I was out of control. I had been rude and aggressive to the CEO, almost got into a fight and the shame of this happening again meant I went back to my flat and decided never to return to my job. I was blackout drunk sending emails to work colleagues whilst claiming to be ‘unwell’ drinking 24/7. I stopped showering, eating and looking after myself. I was drinking myself to hospitalisation or worse!
Having been rescued from London by my dad and brother, I went home and was lucky enough to get a place in rehab at the Priory. I knew this time I was going to listen and learn, and there was no denial that I could not control myself with alcohol. I was there for 28 days and using my studious nature I threw myself into the process trying to understand as much as possible. I can remember opening a letter from my family in a group therapy class. I was an absolute mess reading it. I really got it this time.
Once I left the program I continued with the aftercare, not just AA but also yoga and meditation, developing myself as a person which led to a new career in IT. I finally began to control my natural anxiety and started to ‘live’ for the first time. I wanted to give back something constructive, so I worked as a peer mentor at the Priory, answered the helplines for AA at weekends and completed a Masters degree at Buckingham University, which cumulated in me creating my own rehabilitation program.
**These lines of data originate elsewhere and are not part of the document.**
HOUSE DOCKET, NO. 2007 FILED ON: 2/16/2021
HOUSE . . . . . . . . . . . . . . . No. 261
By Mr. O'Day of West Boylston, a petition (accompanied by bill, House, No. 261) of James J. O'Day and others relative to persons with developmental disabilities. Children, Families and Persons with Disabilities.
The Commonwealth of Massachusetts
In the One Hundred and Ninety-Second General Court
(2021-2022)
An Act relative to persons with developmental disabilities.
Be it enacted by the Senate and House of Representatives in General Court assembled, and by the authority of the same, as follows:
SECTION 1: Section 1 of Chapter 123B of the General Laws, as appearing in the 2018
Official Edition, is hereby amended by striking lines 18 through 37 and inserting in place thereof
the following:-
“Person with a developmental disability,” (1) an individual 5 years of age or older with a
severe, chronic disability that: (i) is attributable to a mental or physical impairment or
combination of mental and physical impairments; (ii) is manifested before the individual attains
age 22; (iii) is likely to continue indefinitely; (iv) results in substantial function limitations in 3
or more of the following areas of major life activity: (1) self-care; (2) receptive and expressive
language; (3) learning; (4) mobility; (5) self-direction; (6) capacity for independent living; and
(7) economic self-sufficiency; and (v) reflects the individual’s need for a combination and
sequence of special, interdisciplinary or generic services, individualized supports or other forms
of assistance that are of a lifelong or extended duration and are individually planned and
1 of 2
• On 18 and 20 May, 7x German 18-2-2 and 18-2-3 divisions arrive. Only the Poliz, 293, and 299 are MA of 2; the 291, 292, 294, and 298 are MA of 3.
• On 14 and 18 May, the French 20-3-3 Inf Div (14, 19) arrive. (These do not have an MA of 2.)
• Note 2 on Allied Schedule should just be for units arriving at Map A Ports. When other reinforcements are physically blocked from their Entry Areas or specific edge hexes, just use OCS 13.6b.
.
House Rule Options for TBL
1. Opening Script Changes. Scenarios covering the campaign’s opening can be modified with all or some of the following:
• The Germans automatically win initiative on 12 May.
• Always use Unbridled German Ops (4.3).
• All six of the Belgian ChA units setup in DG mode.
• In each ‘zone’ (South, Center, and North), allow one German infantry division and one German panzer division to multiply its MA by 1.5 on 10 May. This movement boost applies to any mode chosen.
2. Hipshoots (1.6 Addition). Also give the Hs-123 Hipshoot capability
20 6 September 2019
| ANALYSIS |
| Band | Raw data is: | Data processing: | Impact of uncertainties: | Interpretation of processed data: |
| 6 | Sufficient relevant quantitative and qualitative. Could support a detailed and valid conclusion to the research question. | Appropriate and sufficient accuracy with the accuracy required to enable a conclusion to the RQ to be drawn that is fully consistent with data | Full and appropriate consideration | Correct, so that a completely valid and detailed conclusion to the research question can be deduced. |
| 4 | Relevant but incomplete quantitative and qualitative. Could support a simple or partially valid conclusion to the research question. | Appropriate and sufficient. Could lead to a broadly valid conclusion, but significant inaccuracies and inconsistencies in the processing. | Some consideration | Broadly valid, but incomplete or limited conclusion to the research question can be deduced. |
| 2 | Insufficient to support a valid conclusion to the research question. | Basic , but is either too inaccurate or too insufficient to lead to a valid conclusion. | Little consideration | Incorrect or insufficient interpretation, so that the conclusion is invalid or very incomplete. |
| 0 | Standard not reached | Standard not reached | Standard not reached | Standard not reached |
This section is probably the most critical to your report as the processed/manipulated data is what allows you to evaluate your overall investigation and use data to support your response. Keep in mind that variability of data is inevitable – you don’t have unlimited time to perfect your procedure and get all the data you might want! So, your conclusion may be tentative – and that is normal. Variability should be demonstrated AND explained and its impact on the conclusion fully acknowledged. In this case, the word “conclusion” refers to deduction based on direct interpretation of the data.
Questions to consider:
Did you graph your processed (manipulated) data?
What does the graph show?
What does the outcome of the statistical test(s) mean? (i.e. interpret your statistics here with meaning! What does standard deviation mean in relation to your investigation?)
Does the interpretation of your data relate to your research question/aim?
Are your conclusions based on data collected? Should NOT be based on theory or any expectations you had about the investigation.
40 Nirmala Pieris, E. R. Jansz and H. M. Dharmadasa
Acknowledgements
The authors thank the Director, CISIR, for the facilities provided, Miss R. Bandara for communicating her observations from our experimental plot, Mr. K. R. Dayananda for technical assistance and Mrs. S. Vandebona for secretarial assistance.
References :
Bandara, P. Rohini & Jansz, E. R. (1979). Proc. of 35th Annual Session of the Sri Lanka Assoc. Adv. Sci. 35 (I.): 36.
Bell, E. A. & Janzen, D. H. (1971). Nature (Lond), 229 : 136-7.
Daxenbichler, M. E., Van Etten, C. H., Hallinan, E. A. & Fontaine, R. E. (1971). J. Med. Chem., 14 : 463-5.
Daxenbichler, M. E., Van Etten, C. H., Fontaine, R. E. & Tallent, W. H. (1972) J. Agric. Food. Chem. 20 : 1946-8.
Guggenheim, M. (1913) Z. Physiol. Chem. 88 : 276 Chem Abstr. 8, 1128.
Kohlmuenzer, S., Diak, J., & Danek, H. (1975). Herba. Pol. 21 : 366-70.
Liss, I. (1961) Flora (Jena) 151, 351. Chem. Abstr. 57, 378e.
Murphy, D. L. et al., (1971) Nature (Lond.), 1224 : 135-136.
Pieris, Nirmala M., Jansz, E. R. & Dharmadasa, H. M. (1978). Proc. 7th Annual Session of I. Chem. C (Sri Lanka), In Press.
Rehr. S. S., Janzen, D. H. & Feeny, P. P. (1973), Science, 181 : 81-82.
I found through my degree research that a lot of people don’t engage with AA because of the religious elements (not that it isn’t an amazing organisation!). Therefore, I wanted to develop a new option that would take a more holistic approach instead of spiritual. Making Changes, uses the framework of the 12 steps in AA but in a modern structure focused on mindfulness and meditation. These guidelines come from a variety of sources to help people develop love, kindness and a strategy to help eliminate many of the causes for relapse.
I have been sober 7 years and I have never been so happy and grateful! I feel so lucky to have a decent job that can fund my research and develop the program that will use my experience to help other people!